■ The data:
****************************************

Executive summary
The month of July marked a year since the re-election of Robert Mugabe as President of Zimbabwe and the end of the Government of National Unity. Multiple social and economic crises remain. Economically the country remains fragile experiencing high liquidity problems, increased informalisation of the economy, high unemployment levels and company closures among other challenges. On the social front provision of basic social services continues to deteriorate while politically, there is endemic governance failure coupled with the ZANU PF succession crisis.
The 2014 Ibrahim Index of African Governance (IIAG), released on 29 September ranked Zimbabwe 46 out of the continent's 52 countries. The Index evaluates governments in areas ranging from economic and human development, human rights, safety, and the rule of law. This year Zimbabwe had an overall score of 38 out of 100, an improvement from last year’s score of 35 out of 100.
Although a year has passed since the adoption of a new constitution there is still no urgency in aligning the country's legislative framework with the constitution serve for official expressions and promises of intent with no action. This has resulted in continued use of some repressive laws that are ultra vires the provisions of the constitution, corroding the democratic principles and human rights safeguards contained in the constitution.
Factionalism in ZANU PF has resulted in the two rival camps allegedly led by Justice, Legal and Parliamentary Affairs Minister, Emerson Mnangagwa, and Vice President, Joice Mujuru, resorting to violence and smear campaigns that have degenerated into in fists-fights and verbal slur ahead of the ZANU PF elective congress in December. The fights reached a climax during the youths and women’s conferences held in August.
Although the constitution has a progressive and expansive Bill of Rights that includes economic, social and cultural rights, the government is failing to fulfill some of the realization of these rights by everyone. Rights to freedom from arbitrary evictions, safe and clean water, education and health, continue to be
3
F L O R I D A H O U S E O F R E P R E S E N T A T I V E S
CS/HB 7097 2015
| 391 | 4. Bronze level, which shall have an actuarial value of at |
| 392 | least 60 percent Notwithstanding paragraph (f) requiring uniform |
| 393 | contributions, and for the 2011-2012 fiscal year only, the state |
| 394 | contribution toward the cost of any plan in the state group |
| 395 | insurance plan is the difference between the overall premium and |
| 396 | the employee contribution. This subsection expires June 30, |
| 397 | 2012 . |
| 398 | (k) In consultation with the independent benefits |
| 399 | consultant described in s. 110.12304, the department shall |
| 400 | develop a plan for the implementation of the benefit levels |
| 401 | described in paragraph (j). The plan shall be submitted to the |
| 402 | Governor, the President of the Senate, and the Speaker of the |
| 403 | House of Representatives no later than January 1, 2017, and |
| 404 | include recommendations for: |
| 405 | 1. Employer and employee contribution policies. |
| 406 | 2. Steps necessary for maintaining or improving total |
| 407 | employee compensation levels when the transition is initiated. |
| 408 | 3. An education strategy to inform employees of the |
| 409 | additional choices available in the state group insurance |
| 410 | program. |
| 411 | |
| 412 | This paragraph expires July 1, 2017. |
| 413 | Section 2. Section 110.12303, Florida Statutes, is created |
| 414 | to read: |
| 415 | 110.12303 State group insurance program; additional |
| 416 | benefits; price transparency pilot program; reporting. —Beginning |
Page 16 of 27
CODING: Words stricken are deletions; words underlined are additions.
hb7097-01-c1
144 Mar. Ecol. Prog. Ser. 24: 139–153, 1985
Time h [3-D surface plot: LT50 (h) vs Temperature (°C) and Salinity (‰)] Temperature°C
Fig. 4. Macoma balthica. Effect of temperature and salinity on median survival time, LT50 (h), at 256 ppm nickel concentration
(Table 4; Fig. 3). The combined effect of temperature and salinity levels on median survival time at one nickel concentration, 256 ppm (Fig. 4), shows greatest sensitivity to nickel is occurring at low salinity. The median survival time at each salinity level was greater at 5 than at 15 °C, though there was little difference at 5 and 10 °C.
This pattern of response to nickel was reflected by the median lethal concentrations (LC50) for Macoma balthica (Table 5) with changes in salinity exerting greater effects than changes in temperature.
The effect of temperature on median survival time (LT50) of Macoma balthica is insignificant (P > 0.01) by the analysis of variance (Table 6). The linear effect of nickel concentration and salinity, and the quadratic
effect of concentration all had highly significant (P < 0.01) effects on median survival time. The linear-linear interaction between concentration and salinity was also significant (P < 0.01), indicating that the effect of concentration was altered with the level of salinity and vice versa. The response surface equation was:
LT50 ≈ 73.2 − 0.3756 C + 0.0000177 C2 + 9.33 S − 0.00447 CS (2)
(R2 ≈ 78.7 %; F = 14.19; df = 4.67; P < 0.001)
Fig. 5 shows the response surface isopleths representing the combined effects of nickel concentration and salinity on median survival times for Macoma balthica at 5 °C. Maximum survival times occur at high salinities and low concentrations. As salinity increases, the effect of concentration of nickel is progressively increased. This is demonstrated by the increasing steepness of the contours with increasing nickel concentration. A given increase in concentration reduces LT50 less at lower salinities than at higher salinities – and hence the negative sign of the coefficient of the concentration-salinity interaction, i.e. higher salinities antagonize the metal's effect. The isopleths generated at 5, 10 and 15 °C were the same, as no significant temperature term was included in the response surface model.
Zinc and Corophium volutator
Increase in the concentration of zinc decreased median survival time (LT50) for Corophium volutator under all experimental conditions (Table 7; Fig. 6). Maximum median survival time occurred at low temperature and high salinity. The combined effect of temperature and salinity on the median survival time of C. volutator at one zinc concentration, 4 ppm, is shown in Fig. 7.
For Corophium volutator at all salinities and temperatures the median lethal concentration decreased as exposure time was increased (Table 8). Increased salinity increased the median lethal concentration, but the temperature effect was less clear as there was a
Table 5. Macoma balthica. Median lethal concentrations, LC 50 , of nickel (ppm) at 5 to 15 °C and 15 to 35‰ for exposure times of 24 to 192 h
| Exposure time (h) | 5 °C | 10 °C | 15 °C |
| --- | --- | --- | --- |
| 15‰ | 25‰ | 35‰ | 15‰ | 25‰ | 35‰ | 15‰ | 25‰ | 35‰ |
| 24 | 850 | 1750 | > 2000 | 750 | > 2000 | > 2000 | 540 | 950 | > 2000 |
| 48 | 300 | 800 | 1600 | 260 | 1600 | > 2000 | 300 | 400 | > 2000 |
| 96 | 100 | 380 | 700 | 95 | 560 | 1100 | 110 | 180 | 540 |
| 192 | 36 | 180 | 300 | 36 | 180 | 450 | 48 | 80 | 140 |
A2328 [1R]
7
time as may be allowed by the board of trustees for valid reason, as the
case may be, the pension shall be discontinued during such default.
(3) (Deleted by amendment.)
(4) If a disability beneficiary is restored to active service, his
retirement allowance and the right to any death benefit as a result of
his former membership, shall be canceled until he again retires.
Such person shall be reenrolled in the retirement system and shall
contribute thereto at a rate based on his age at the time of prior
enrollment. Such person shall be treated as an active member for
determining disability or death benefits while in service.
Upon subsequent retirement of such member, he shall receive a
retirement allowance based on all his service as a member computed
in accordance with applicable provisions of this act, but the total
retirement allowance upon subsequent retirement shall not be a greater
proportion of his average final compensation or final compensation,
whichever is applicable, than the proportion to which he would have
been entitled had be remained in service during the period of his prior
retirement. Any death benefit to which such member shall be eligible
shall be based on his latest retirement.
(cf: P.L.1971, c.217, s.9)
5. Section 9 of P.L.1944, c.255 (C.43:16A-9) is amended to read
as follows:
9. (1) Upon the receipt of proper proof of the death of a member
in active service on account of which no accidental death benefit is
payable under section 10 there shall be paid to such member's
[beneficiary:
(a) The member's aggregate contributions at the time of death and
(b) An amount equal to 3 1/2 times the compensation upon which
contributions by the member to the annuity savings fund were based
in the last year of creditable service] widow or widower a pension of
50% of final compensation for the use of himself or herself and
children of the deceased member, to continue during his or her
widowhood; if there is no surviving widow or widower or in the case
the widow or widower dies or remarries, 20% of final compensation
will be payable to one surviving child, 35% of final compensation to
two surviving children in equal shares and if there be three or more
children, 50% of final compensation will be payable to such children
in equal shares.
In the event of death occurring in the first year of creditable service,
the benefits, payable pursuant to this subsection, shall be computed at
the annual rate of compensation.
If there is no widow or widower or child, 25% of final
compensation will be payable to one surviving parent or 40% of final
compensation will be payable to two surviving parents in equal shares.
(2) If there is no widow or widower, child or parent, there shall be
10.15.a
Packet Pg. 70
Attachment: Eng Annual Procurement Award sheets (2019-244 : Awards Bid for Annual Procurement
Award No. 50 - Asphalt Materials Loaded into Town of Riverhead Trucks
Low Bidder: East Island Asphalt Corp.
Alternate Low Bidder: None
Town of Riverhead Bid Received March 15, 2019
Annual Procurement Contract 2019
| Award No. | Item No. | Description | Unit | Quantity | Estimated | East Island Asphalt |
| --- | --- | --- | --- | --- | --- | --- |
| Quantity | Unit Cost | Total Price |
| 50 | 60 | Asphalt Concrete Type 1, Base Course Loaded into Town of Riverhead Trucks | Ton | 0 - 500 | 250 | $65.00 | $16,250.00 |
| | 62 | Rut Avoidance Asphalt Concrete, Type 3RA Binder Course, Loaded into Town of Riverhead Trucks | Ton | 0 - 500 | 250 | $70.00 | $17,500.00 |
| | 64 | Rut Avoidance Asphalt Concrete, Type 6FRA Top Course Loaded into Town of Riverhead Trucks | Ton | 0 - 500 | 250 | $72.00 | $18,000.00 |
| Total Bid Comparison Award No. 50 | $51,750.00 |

****************************************

■ Your goal:
The entries above hold a line with "proportion of his" and a later line with "retirement. Any death". Write out exactly those lines and all lines between, nothing more.

■ Solution:
proportion of his average final compensation or final compensation,
whichever is applicable, than the proportion to which he would have
been entitled had be remained in service during the period of his prior
retirement. Any death benefit to which such member shall be eligible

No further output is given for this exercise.